Sharon KhunKhun, a founding member with SEVA Immigrant Community Advocacy Project, said she has been encouraging community involvement in local politics for the last several years, and says her ethnic group is no longer in the minority.

“The kids growing up in Richmond Hill, their parents aren’t going to college,” KhunKhun said. “So they’re not out there saying, 'hey fill out this form or take this exam.' The information is just not coming to the community.”

Representing Bangladeshi, Pakistani, Sikh and numerous other populations that make up their community in Queens, the panel of local advocates said while they have yet to choose their support for the upcoming re-election campaign, they are enthusiastic for what local attorney and activist Ali Najmi could bring to the table.

“Our community would love a candidate that looks like us, but everyone does, that’s human nature,” she explained. “But we have to also be objective to say, does this person have the skills?”

Muhammad Rashid, an owner of the Smart Academia at 165-23 Hillside Ave., a test prep establishment where the meeting was held, called out current Assemblyman David Weprin for being out of touch with his new constituents.

“We should have a representative from the south Asian community,” Rashid said. “There is almost zero, as you can see, but the Asian and South Asian communities are united.”

Rashid said that although Weprin recently announced plans to open his first district office in Richmond Hill, he said that his efforts were, “Too little too late.”

“The best thing is that, if a South Asian leader comes, and he becomes an Assemblyman of this district, that will be history,” he said. “Who does not want to be a part of history?”

Richmond Hill became part of the 24th District in the 2012 redistricting.
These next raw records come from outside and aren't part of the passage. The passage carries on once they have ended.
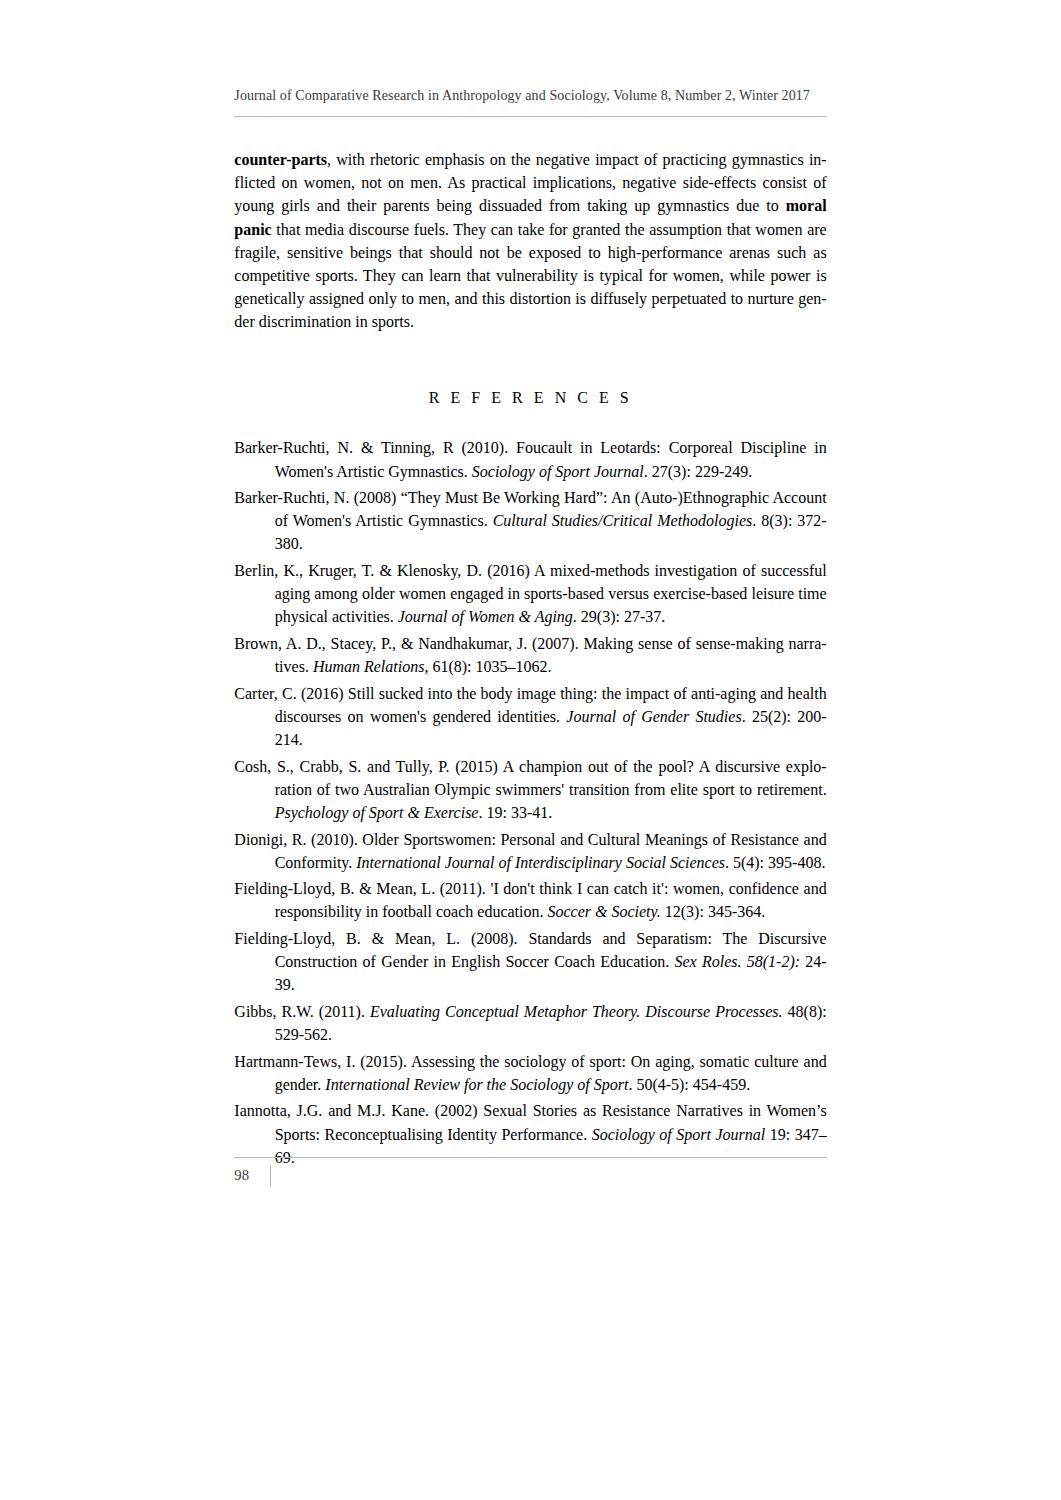Journal of Comparative Research in Anthropology and Sociology, Volume 8, Number 2, Winter 2017
counter-parts, with rhetoric emphasis on the negative impact of practicing gymnastics inflicted on women, not on men. As practical implications, negative side-effects consist of young girls and their parents being dissuaded from taking up gymnastics due to moral panic that media discourse fuels. They can take for granted the assumption that women are fragile, sensitive beings that should not be exposed to high-performance arenas such as competitive sports. They can learn that vulnerability is typical for women, while power is genetically assigned only to men, and this distortion is diffusely perpetuated to nurture gender discrimination in sports.
R E F E R E N C E S
Barker-Ruchti, N. & Tinning, R (2010). Foucault in Leotards: Corporeal Discipline in Women's Artistic Gymnastics. Sociology of Sport Journal. 27(3): 229-249.
Barker-Ruchti, N. (2008) “They Must Be Working Hard”: An (Auto-)Ethnographic Account of Women's Artistic Gymnastics. Cultural Studies/Critical Methodologies. 8(3): 372-380.
Berlin, K., Kruger, T. & Klenosky, D. (2016) A mixed-methods investigation of successful aging among older women engaged in sports-based versus exercise-based leisure time physical activities. Journal of Women & Aging. 29(3): 27-37.
Brown, A. D., Stacey, P., & Nandhakumar, J. (2007). Making sense of sense-making narratives. Human Relations, 61(8): 1035–1062.
Carter, C. (2016) Still sucked into the body image thing: the impact of anti-aging and health discourses on women's gendered identities. Journal of Gender Studies. 25(2): 200-214.
Cosh, S., Crabb, S. and Tully, P. (2015) A champion out of the pool? A discursive exploration of two Australian Olympic swimmers' transition from elite sport to retirement. Psychology of Sport & Exercise. 19: 33-41.
Dionigi, R. (2010). Older Sportswomen: Personal and Cultural Meanings of Resistance and Conformity. International Journal of Interdisciplinary Social Sciences. 5(4): 395-408.
Fielding-Lloyd, B. & Mean, L. (2011). 'I don't think I can catch it': women, confidence and responsibility in football coach education. Soccer & Society. 12(3): 345-364.
Fielding-Lloyd, B. & Mean, L. (2008). Standards and Separatism: The Discursive Construction of Gender in English Soccer Coach Education. Sex Roles. 58(1-2): 24-39.
Gibbs, R.W. (2011). Evaluating Conceptual Metaphor Theory. Discourse Processes. 48(8): 529-562.
Hartmann-Tews, I. (2015). Assessing the sociology of sport: On aging, somatic culture and gender. International Review for the Sociology of Sport. 50(4-5): 454-459.
Iannotta, J.G. and M.J. Kane. (2002) Sexual Stories as Resistance Narratives in Women’s Sports: Reconceptualising Identity Performance. Sociology of Sport Journal 19: 347–69.
98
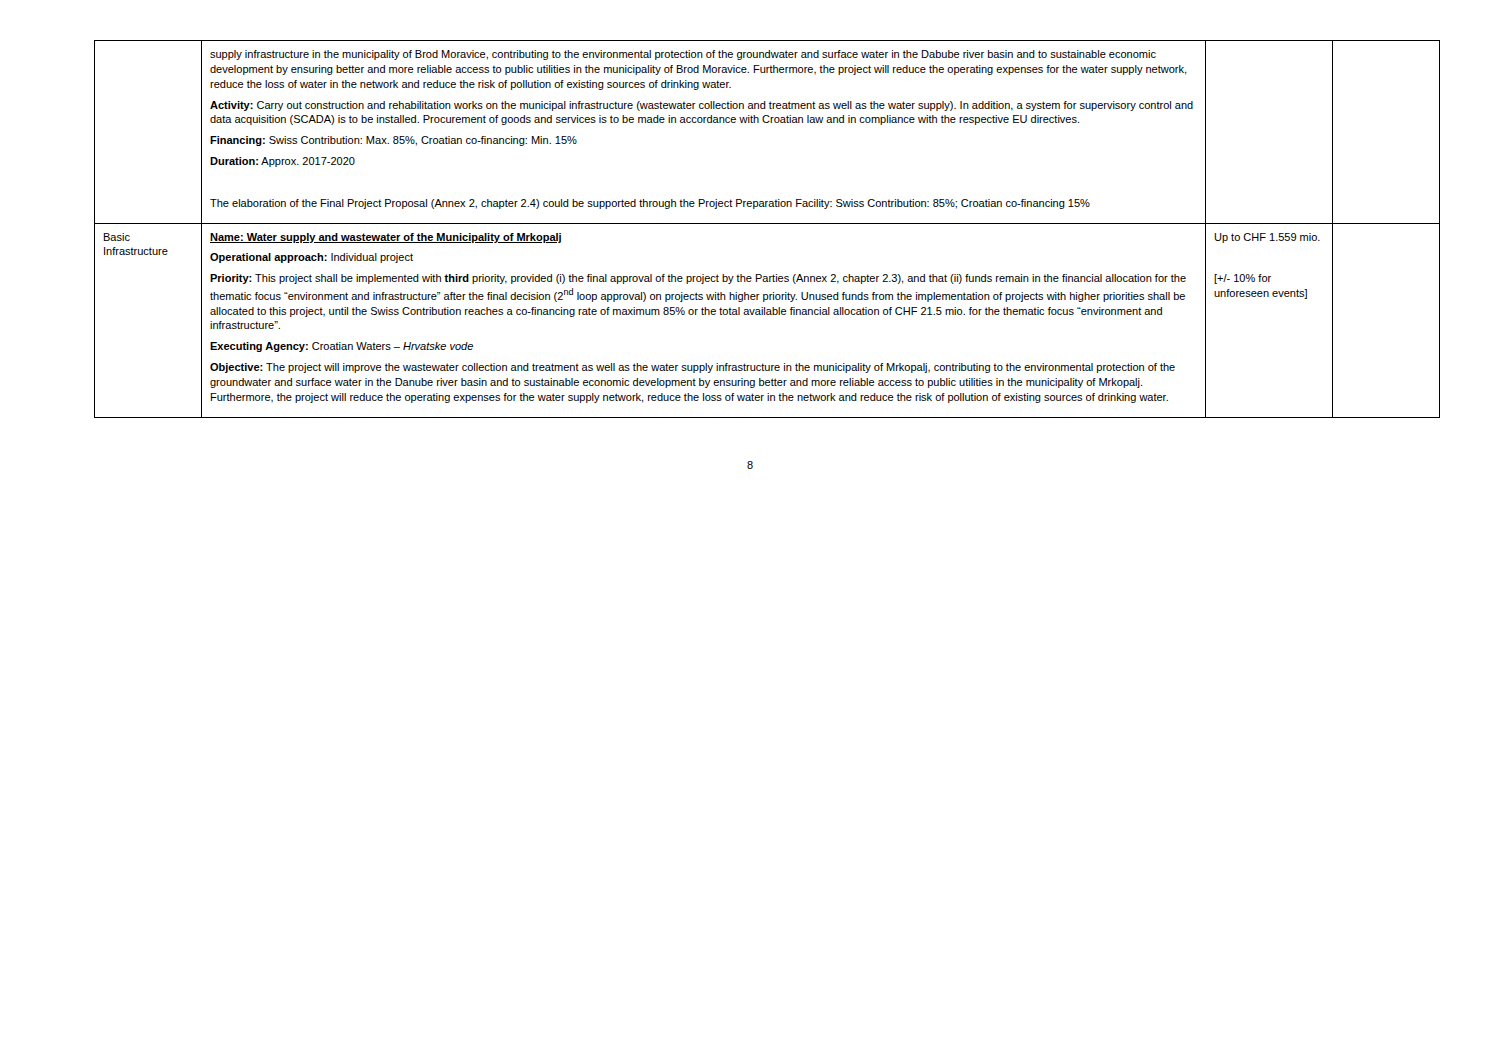| | | supply infrastructure in the municipality of Brod Moravice, contributing to the environmental protection of the groundwater and surface water in the Dabube river basin and to sustainable economic development by ensuring better and more reliable access to public utilities in the municipality of Brod Moravice. Furthermore, the project will reduce the operating expenses for the water supply network, reduce the loss of water in the network and reduce the risk of pollution of existing sources of drinking water. Activity: Carry out construction and rehabilitation works on the municipal infrastructure (wastewater collection and treatment as well as the water supply). In addition, a system for supervisory control and data acquisition (SCADA) is to be installed. Procurement of goods and services is to be made in accordance with Croatian law and in compliance with the respective EU directives. Financing: Swiss Contribution: Max. 85%, Croatian co-financing: Min. 15% Duration: Approx. 2017-2020 The elaboration of the Final Project Proposal (Annex 2, chapter 2.4) could be supported through the Project Preparation Facility: Swiss Contribution: 85%; Croatian co-financing 15% | | |
| | Basic Infrastructure | Name: Water supply and wastewater of the Municipality of Mrkopalj Operational approach: Individual project Priority: This project shall be implemented with third priority, provided (i) the final approval of the project by the Parties (Annex 2, chapter 2.3), and that (ii) funds remain in the financial allocation for the thematic focus “environment and infrastructure” after the final decision (2 nd loop approval) on projects with higher priority. Unused funds from the implementation of projects with higher priorities shall be allocated to this project, until the Swiss Contribution reaches a co-financing rate of maximum 85% or the total available financial allocation of CHF 21.5 mio. for the thematic focus “environment and infrastructure”. Executing Agency: Croatian Waters – Hrvatske vode Objective: The project will improve the wastewater collection and treatment as well as the water supply infrastructure in the municipality of Mrkopalj, contributing to the environmental protection of the groundwater and surface water in the Danube river basin and to sustainable economic development by ensuring better and more reliable access to public utilities in the municipality of Mrkopalj. Furthermore, the project will reduce the operating expenses for the water supply network, reduce the loss of water in the network and reduce the risk of pollution of existing sources of drinking water. | Up to CHF 1.559 mio. [+/- 10% for unforeseen events] | |
8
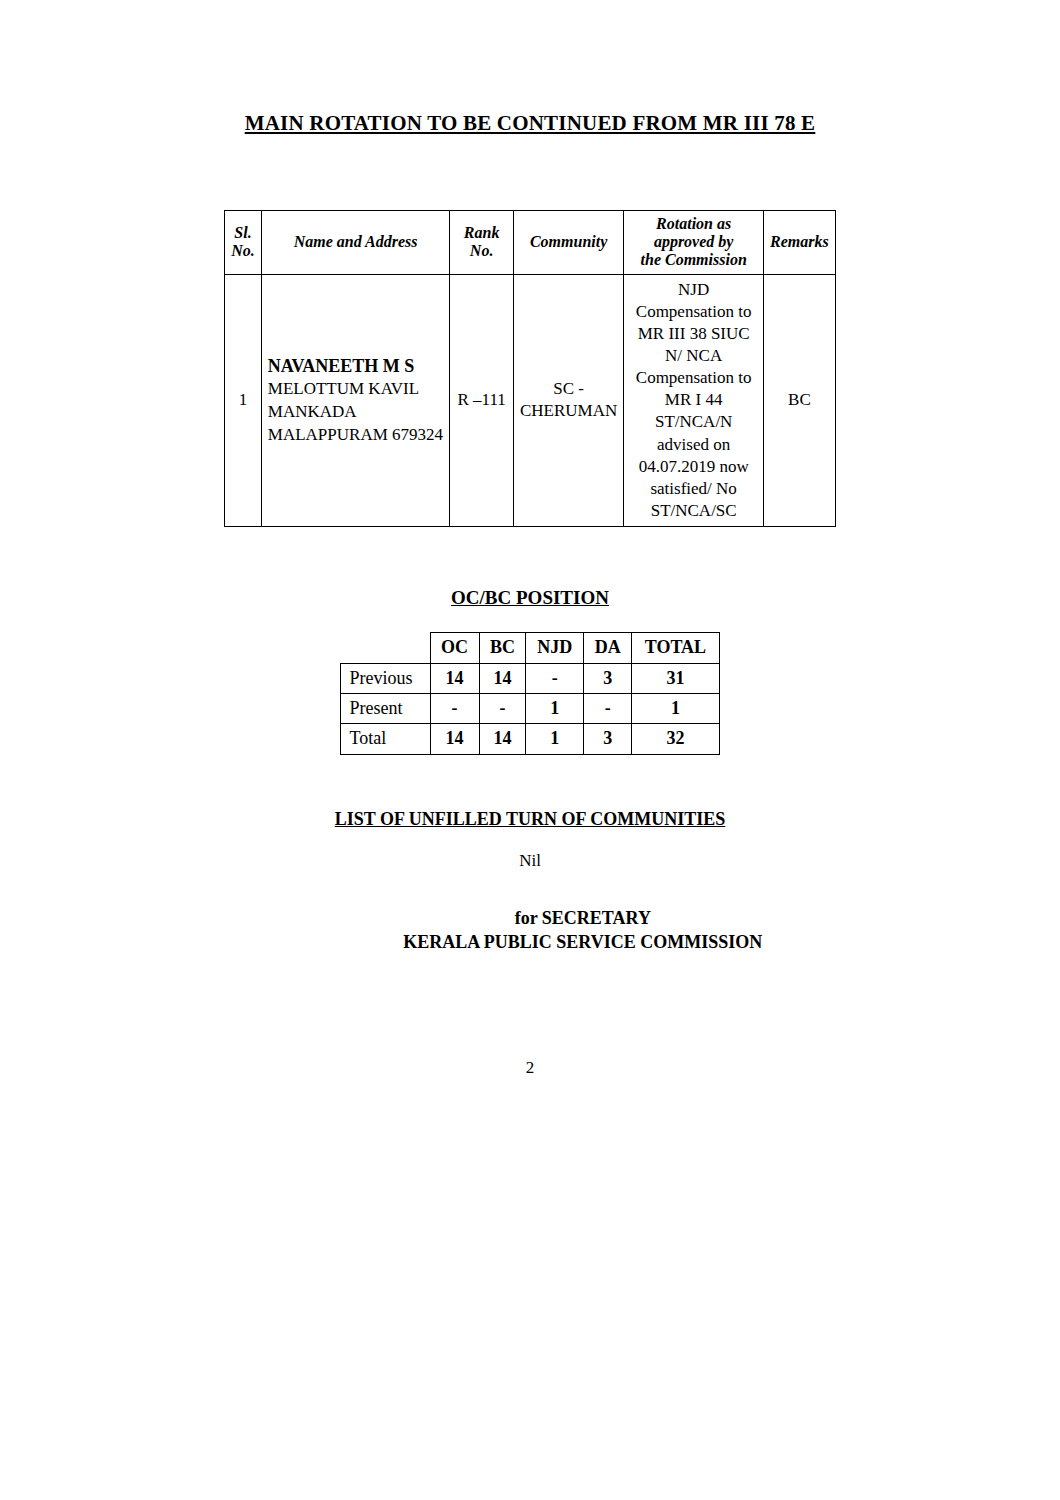MAIN ROTATION TO BE CONTINUED FROM MR III 78 E
| Sl. No. | Name and Address | Rank No. | Community | Rotation as approved by the Commission | Remarks |
| --- | --- | --- | --- | --- | --- |
| 1 | NAVANEETH M S MELOTTUM KAVIL MANKADA MALAPPURAM 679324 | R –111 | SC - CHERUMAN | NJD Compensation to MR III 38 SIUC N/ NCA Compensation to MR I 44 ST/NCA/N advised on 04.07.2019 now satisfied/ No ST/NCA/SC | BC |
OC/BC POSITION
| | OC | BC | NJD | DA | TOTAL |
| --- | --- | --- | --- | --- | --- |
| Previous | 14 | 14 | - | 3 | 31 |
| Present | - | - | 1 | - | 1 |
| Total | 14 | 14 | 1 | 3 | 32 |
LIST OF UNFILLED TURN OF COMMUNITIES
Nil
for SECRETARY
KERALA PUBLIC SERVICE COMMISSION
2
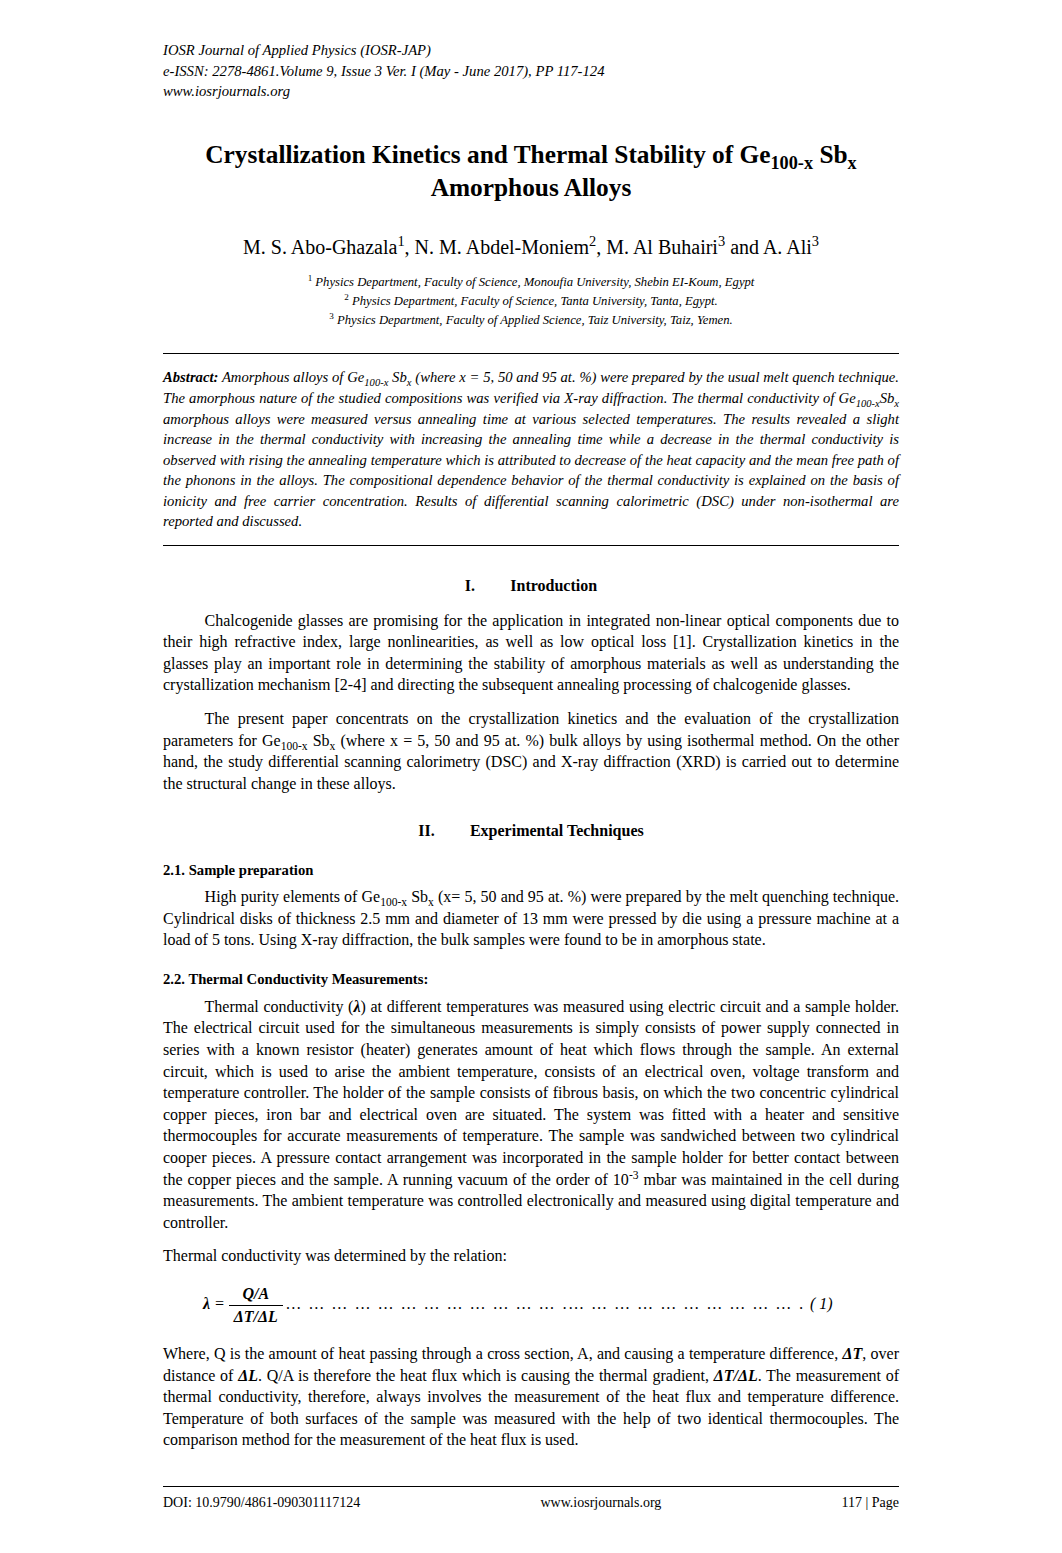IOSR Journal of Applied Physics (IOSR-JAP)
e-ISSN: 2278-4861.Volume 9, Issue 3 Ver. I (May - June 2017), PP 117-124
www.iosrjournals.org
Crystallization Kinetics and Thermal Stability of Ge100-x Sbx
Amorphous Alloys
M. S. Abo-Ghazala1, N. M. Abdel-Moniem2, M. Al Buhairi3 and A. Ali3
1 Physics Department, Faculty of Science, Monoufia University, Shebin EI-Koum, Egypt
2 Physics Department, Faculty of Science, Tanta University, Tanta, Egypt.
3 Physics Department, Faculty of Applied Science, Taiz University, Taiz, Yemen.
Abstract: Amorphous alloys of Ge100-x Sbx (where x = 5, 50 and 95 at. %) were prepared by the usual melt quench technique. The amorphous nature of the studied compositions was verified via X-ray diffraction. The thermal conductivity of Ge100-xSbx amorphous alloys were measured versus annealing time at various selected temperatures. The results revealed a slight increase in the thermal conductivity with increasing the annealing time while a decrease in the thermal conductivity is observed with rising the annealing temperature which is attributed to decrease of the heat capacity and the mean free path of the phonons in the alloys. The compositional dependence behavior of the thermal conductivity is explained on the basis of ionicity and free carrier concentration. Results of differential scanning calorimetric (DSC) under non-isothermal are reported and discussed.
I. Introduction
Chalcogenide glasses are promising for the application in integrated non-linear optical components due to their high refractive index, large nonlinearities, as well as low optical loss [1]. Crystallization kinetics in the glasses play an important role in determining the stability of amorphous materials as well as understanding the crystallization mechanism [2-4] and directing the subsequent annealing processing of chalcogenide glasses.
The present paper concentrats on the crystallization kinetics and the evaluation of the crystallization parameters for Ge100-x Sbx (where x = 5, 50 and 95 at. %) bulk alloys by using isothermal method. On the other hand, the study differential scanning calorimetry (DSC) and X-ray diffraction (XRD) is carried out to determine the structural change in these alloys.
II. Experimental Techniques
2.1. Sample preparation
High purity elements of Ge100-x Sbx (x= 5, 50 and 95 at. %) were prepared by the melt quenching technique. Cylindrical disks of thickness 2.5 mm and diameter of 13 mm were pressed by die using a pressure machine at a load of 5 tons. Using X-ray diffraction, the bulk samples were found to be in amorphous state.
2.2. Thermal Conductivity Measurements:
Thermal conductivity (λ) at different temperatures was measured using electric circuit and a sample holder. The electrical circuit used for the simultaneous measurements is simply consists of power supply connected in series with a known resistor (heater) generates amount of heat which flows through the sample. An external circuit, which is used to arise the ambient temperature, consists of an electrical oven, voltage transform and temperature controller. The holder of the sample consists of fibrous basis, on which the two concentric cylindrical copper pieces, iron bar and electrical oven are situated. The system was fitted with a heater and sensitive thermocouples for accurate measurements of temperature. The sample was sandwiched between two cylindrical cooper pieces. A pressure contact arrangement was incorporated in the sample holder for better contact between the copper pieces and the sample. A running vacuum of the order of 10-3 mbar was maintained in the cell during measurements. The ambient temperature was controlled electronically and measured using digital temperature and controller.
Thermal conductivity was determined by the relation:
λ = Q/A ΔT/ΔL … … … … … … … … … … … … .… … … … … … … … … … . ( 1)
Where, Q is the amount of heat passing through a cross section, A, and causing a temperature difference, ΔT, over distance of ΔL. Q/A is therefore the heat flux which is causing the thermal gradient, ΔT/ΔL. The measurement of thermal conductivity, therefore, always involves the measurement of the heat flux and temperature difference. Temperature of both surfaces of the sample was measured with the help of two identical thermocouples. The comparison method for the measurement of the heat flux is used.
DOI: 10.9790/4861-090301117124 www.iosrjournals.org 117 | Page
A representative from Weprin’s office said they have been working hard to open an office in the community and are planning on doing so on June 8.

"This is a very diverse district, and I'm proud of my work representing every community and every ethnicity in our neighborhoods,” Weprin responded in a statement following the meeting. “I've been a leader in Albany on issues important to the South Asian community, opening the first-ever district office on Atlantic Avenue in Richmond Hill.”

He added that he has in fact long fought for all of his constituents.

“I've sponsored legislation to require schools to provide Halal food for students, spoken out against hate crimes and bias, and I've worked to make sure that no one faces workplace discrimination for wearing religious apparel, no matter what their faith,” Weprin said.

Sarabjit Sawhney, an accounting officer at Tax Raja Management Associates in Richmond Hill, said that while Rashid is just looking for a South Asian to represent the district, he plans to advocate for anyone who can do a good job.

“Our thought is more open, and if Weprin can come forward with a good proposal to make this community stronger, because he has a lot of experience and he is a very senior member in the community, then he should come with that plan,” Sawhney said after the meeting.